Tuesday, August 25, 2009

Ramadan 101: Day 5

If I ever write a dictionary for first time travellers to Egypt, it will have basboosa listed in it. Basboosa is also known as Namoura or Harissa in other parts of the Middle East. This Sweet Semolina Cake with Honey Syrup quickly becomes the favorite of all newcomers. Luckily, it is extremely simple to make at home- just check out this video. Manufacturers have taken advantage of baboosa's popularity by producing and selling basboosa mixes which are now sold all over the Middle East. They are so common, that few home cooks or pastry shops make it from scratch anymore. By making this recipe you'll not only be treating yourself, you'll also be participating in an age old tradition. Some people make variations on the recipe by adding vanilla, coconut, and nuts. If using a metal baking pan, you can place it under the broiler for a few minutes after baking to create a deep golden crust on the top. Photo by Michael Stewart Photography
Recipe:
Semolina Cake with Honey Syrup (From Nile Style: Egyptian Cuisine and Culture) Basboosa 24 pieces Basboosa is my all time favorite Egyptian dessert. On short trips to Egypt, I can afford to indulge, and I take the opportunity to eat as much as I can. During long stays, however, I need to exercise great self-restraint. In addition to being delicious, Basboosa is a breeze to prepare. Basboosa vendors in old Cairo used to entice passersby with the phrase “Come and taste the basboosa…it’s sweeter than a bride’s kiss!” (it rhymes in Arabic). In Alexandria, Egypt, basboosa is sometimes called harissa. Semolina is made from the heart of the wheat grain. It can be purchased at Mediterranean, Middle Eastern, and Indian markets as well as in the international isles of major supermarkets. Ingredients: For the syrup: 1 lemon 2 cups sugar 2 teaspoons honey For the Semolina Cake: Butter for greasing pan 2 cups semolina 1 cup sugar 1 teaspoon baking powder ¾ unsalted butter, softened ½ cup plain, full-fat yogurt 24 blanched almonds to decorate Preparation: Preheat oven to 350F degrees.

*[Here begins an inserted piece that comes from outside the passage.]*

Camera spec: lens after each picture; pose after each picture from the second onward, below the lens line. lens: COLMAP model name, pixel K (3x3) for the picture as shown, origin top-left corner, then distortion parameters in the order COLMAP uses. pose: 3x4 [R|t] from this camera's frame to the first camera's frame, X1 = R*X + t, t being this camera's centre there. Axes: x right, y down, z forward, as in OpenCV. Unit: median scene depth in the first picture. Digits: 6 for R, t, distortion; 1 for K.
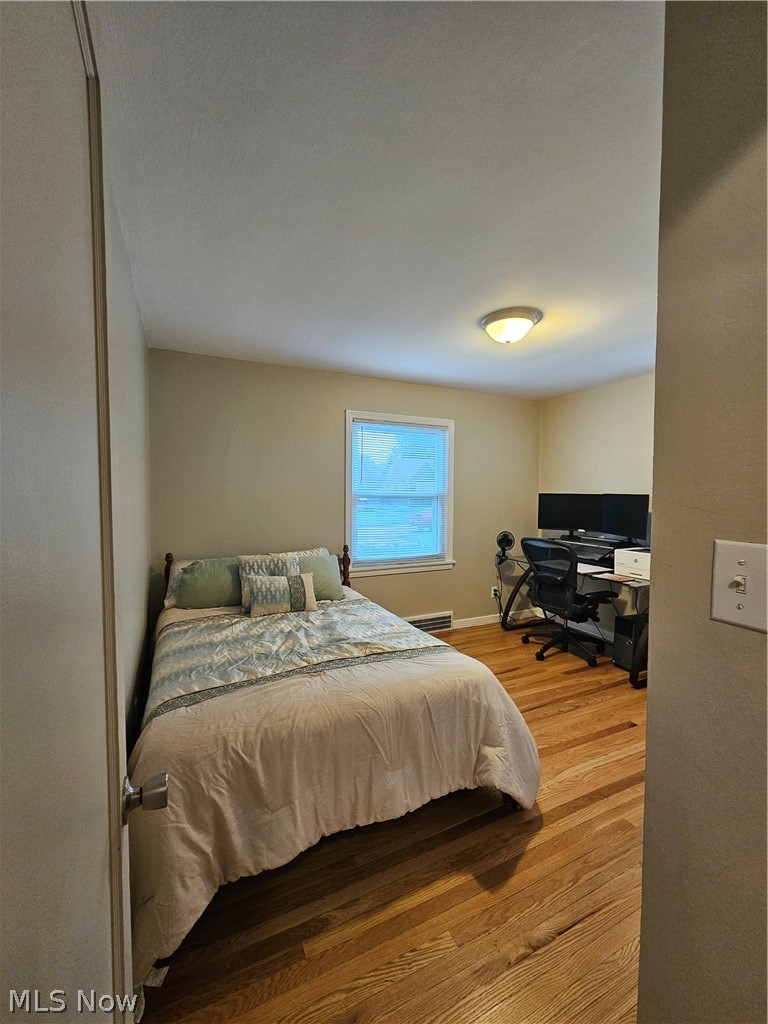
lens RADIAL K [[419.4, 0, 383.2], [0, 419.4, 510.2], [0, 0, 1]] dist [0.003379, -0.002809]
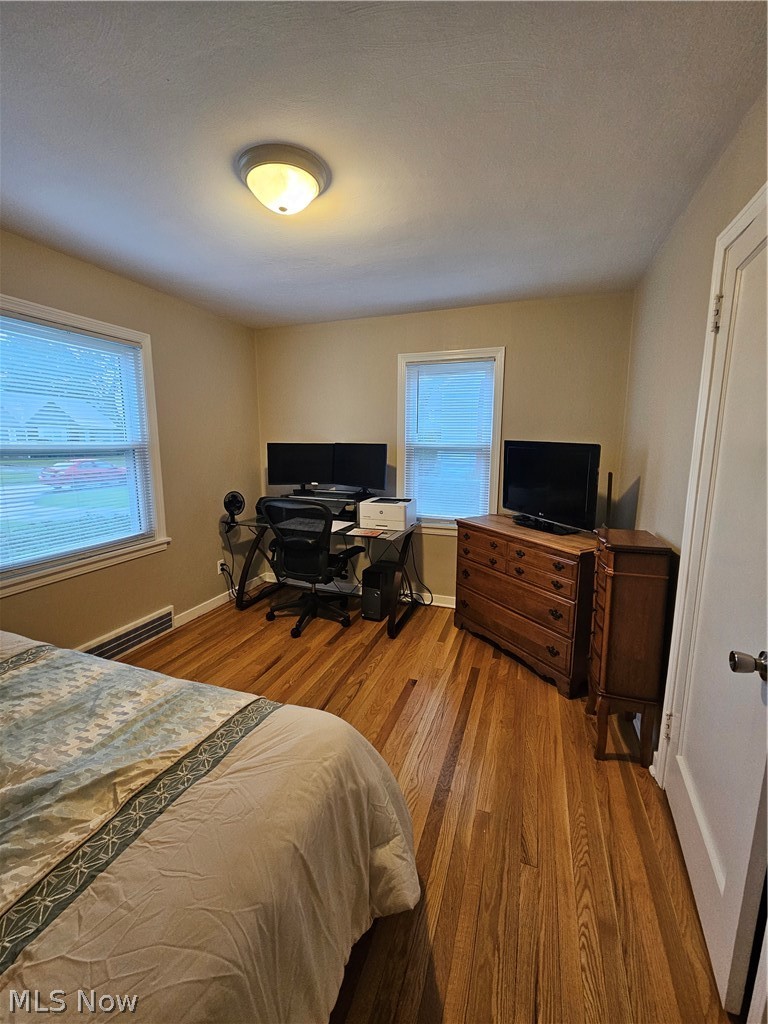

Grease a shallow 9x13-inch baking pan. Peel 2 to 3 strips of lemon peel off of the lemon and place into a medium saucepan. Juice the lemon and pour into the same saucepan. Add sugar and 1 cup water into the saucepan and stir. Bring to a gentle boil over medium heat, stirring occasionally. Stop stirring once the mixture begins to boil. Take syrup off heat, add honey, and stir. Allow to cool and discard lemon peel. Set aside to cool while making the cake. Mix semolina, sugar, and baking powder together. Add butter, blend well, and stir in the yogurt. Spread the mixture into the prepared pan. With wet hands, press down evenly, making sure that the surface is smooth and level. Lightly press an almond into the batter (with the top still exposed) spacing each one equal distances apart. Place 6 across the width of the pan and 4 down the length. Bake for 30 minutes and remove from oven. Cut cake in equally sized squares an almond in the center of each, being careful not to cut all the way down to the bottom of the pan (this causes the syrup to immediately sink to the bottom when poured). Cover with syrup. Allow to absorb syrup and cool before serving.